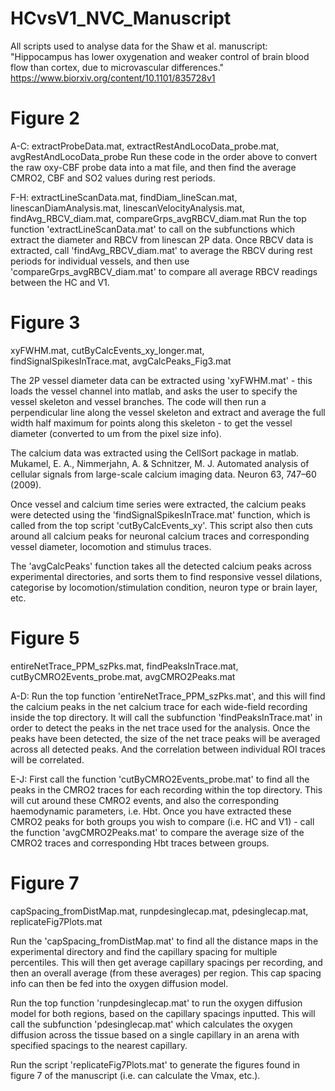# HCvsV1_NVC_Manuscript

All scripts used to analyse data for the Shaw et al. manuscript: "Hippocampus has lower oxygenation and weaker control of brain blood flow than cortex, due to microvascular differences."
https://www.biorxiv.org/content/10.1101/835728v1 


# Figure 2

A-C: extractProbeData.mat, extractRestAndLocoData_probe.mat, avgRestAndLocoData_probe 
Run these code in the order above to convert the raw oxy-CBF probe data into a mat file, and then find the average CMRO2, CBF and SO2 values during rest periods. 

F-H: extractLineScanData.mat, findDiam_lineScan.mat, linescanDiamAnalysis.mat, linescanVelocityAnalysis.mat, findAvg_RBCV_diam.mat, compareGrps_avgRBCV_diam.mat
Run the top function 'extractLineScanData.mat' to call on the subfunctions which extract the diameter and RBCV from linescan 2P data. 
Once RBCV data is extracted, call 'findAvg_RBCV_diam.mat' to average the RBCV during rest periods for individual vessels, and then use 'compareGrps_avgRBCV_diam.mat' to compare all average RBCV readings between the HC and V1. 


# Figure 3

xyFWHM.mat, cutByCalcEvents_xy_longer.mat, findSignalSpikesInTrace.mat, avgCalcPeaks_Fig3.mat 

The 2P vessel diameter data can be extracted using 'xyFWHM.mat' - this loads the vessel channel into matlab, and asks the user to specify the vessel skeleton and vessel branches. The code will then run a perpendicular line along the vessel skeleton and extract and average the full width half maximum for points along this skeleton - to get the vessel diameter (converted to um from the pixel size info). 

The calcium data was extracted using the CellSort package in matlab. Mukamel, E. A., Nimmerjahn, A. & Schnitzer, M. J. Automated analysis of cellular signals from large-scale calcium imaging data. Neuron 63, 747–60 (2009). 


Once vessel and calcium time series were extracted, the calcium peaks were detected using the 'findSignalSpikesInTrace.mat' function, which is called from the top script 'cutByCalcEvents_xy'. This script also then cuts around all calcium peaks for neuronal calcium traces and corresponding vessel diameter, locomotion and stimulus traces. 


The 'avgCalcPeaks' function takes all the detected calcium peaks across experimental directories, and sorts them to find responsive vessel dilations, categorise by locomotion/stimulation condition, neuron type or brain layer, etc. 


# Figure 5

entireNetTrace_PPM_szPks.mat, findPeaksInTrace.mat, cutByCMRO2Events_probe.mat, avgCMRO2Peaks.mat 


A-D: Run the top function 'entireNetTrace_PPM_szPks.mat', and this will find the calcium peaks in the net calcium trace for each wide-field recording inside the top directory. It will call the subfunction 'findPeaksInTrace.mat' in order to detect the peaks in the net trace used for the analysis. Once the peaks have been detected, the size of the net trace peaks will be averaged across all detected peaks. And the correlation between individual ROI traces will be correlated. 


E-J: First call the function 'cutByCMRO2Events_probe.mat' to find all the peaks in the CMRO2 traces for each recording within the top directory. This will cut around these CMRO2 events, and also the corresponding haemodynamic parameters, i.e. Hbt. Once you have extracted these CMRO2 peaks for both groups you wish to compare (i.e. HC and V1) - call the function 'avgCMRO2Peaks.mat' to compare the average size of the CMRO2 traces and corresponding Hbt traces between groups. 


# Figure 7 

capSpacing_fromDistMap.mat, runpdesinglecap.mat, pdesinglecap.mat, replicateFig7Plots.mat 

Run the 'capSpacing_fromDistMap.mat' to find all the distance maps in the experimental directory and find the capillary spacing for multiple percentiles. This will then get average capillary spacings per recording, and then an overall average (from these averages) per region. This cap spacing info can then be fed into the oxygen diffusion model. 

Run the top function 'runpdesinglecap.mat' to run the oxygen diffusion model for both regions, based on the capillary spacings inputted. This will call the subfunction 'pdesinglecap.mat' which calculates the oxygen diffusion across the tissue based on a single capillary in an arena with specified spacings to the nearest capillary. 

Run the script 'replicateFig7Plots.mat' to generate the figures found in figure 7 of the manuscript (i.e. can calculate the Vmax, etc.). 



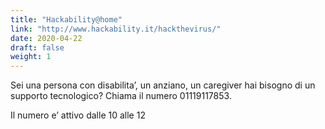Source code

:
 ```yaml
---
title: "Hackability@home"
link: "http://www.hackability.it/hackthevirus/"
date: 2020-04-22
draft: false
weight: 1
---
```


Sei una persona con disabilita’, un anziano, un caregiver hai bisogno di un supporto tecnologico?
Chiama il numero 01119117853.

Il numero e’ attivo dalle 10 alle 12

═══

• EXERCISE DIRECTIONS: Pictures aside, restate the entries word for word.

• ANSWER SPACE:
# HCvsV1_NVC_Manuscript

All scripts used to analyse data for the Shaw et al. manuscript: "Hippocampus has lower oxygenation and weaker control of brain blood flow than cortex, due to microvascular differences."
https://www.biorxiv.org/content/10.1101/835728v1 


# Figure 2

A-C: extractProbeData.mat, extractRestAndLocoData_probe.mat, avgRestAndLocoData_probe 
Run these code in the order above to convert the raw oxy-CBF probe data into a mat file, and then find the average CMRO2, CBF and SO2 values during rest periods. 

F-H: extractLineScanData.mat, findDiam_lineScan.mat, linescanDiamAnalysis.mat, linescanVelocityAnalysis.mat, findAvg_RBCV_diam.mat, compareGrps_avgRBCV_diam.mat
Run the top function 'extractLineScanData.mat' to call on the subfunctions which extract the diameter and RBCV from linescan 2P data. 
Once RBCV data is extracted, call 'findAvg_RBCV_diam.mat' to average the RBCV during rest periods for individual vessels, and then use 'compareGrps_avgRBCV_diam.mat' to compare all average RBCV readings between the HC and V1. 


# Figure 3

xyFWHM.mat, cutByCalcEvents_xy_longer.mat, findSignalSpikesInTrace.mat, avgCalcPeaks_Fig3.mat 

The 2P vessel diameter data can be extracted using 'xyFWHM.mat' - this loads the vessel channel into matlab, and asks the user to specify the vessel skeleton and vessel branches. The code will then run a perpendicular line along the vessel skeleton and extract and average the full width half maximum for points along this skeleton - to get the vessel diameter (converted to um from the pixel size info). 

The calcium data was extracted using the CellSort package in matlab. Mukamel, E. A., Nimmerjahn, A. & Schnitzer, M. J. Automated analysis of cellular signals from large-scale calcium imaging data. Neuron 63, 747–60 (2009). 


Once vessel and calcium time series were extracted, the calcium peaks were detected using the 'findSignalSpikesInTrace.mat' function, which is called from the top script 'cutByCalcEvents_xy'. This script also then cuts around all calcium peaks for neuronal calcium traces and corresponding vessel diameter, locomotion and stimulus traces. 


The 'avgCalcPeaks' function takes all the detected calcium peaks across experimental directories, and sorts them to find responsive vessel dilations, categorise by locomotion/stimulation condition, neuron type or brain layer, etc. 


# Figure 5

entireNetTrace_PPM_szPks.mat, findPeaksInTrace.mat, cutByCMRO2Events_probe.mat, avgCMRO2Peaks.mat 


A-D: Run the top function 'entireNetTrace_PPM_szPks.mat', and this will find the calcium peaks in the net calcium trace for each wide-field recording inside the top directory. It will call the subfunction 'findPeaksInTrace.mat' in order to detect the peaks in the net trace used for the analysis. Once the peaks have been detected, the size of the net trace peaks will be averaged across all detected peaks. And the correlation between individual ROI traces will be correlated. 


E-J: First call the function 'cutByCMRO2Events_probe.mat' to find all the peaks in the CMRO2 traces for each recording within the top directory. This will cut around these CMRO2 events, and also the corresponding haemodynamic parameters, i.e. Hbt. Once you have extracted these CMRO2 peaks for both groups you wish to compare (i.e. HC and V1) - call the function 'avgCMRO2Peaks.mat' to compare the average size of the CMRO2 traces and corresponding Hbt traces between groups. 


# Figure 7 

capSpacing_fromDistMap.mat, runpdesinglecap.mat, pdesinglecap.mat, replicateFig7Plots.mat 

Run the 'capSpacing_fromDistMap.mat' to find all the distance maps in the experimental directory and find the capillary spacing for multiple percentiles. This will then get average capillary spacings per recording, and then an overall average (from these averages) per region. This cap spacing info can then be fed into the oxygen diffusion model. 

Run the top function 'runpdesinglecap.mat' to run the oxygen diffusion model for both regions, based on the capillary spacings inputted. This will call the subfunction 'pdesinglecap.mat' which calculates the oxygen diffusion across the tissue based on a single capillary in an arena with specified spacings to the nearest capillary. 

Run the script 'replicateFig7Plots.mat' to generate the figures found in figure 7 of the manuscript (i.e. can calculate the Vmax, etc.). 



Source code

:
 ```yaml
---
title: "Hackability@home"
link: "http://www.hackability.it/hackthevirus/"
date: 2020-04-22
draft: false
weight: 1
---
```


Sei una persona con disabilita’, un anziano, un caregiver hai bisogno di un supporto tecnologico?
Chiama il numero 01119117853.

Il numero e’ attivo dalle 10 alle 12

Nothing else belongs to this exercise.